Study finds that magic mushrooms can remedy severe depression

It lifted the moods of all of the volunteers


Shrooms are rarely billed as a solution. They are a silly distraction; an unreal kaleidoscopic trip out of your own mind.

Now, though, science has found that this evacuation of your senses might help you recapture them again. Magic mushrooms have lifted the severe depression of 12 volunteers in a clinical trial. It found that psilocybin, the active substance in magic mushrooms, was sufficiently potent to lift depression in volunteers during the three week trial. It kept it away in five of them for three months following the trial.

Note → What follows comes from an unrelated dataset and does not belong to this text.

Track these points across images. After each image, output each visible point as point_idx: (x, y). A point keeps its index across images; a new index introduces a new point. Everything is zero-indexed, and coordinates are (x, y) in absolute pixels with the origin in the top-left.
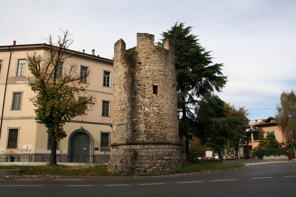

All of the volunteers suffered from ‘severe’ depression. They had tried at least two antidepressants, to no avail. They were dealt a low dose of psilocybin to check they did not have an adverse reaction to it, and then given a higher dose a week afterwards. They consumed the drug in a designated room with music and two psychiatrists, who spoke to them during their trip. The trips lasted up to five hours.

magic mushrooms

The group comprised six men and six women. Each was screened to ensure that they did not have a history of suicide attempts, psychosis or drug dependence. Some patients reported confusion, nausea and headaches, and two suffered a brief episode of mild paranoia. There were no more serious side effects reported.

The research was carried out by scientists from Imperial College London, in collaboration with the Beckley Foundation, a think tank that focuses on drugs policy. The scientists warn that it is difficult to create a placebo control for the experiment, as it will always be abundantly clear who has taken the shrooms and who has not. Researchers also advise that people do not try to self-medicate.

“I wouldn’t want members of the public thinking they can treat their own depressions by picking their own magic mushrooms. That kind of approach could be risky,” said the study’s lead author, Dr Robin Carhart-Harris.

What happened? “Both times I experienced something called ‘psychedelic turbulence’,” one volunteer told The Guardian. “This is the transition period to the psychedelic state, and caused me to feel cold and anxious,” the 45-year-old said. “However this soon passed, and I had a mostly pleasant – and sometimes beautiful – experience.

The study took a year to get ethical approval. There was a six-month safety study, and it took 30 months to get hold of the drug, which was delivered to volunteers in capsule form.

“The results from our research are helping is to understand how psychedelics change consciousness,” said Amanda Feilding, founder of Beckley and co-director of the trial programme. “And how this information can be used to find breakthrough treatments for many of humanity’s most intractable psychiatric disorders, such as depression, addiction and obsessive compulsive disorder.”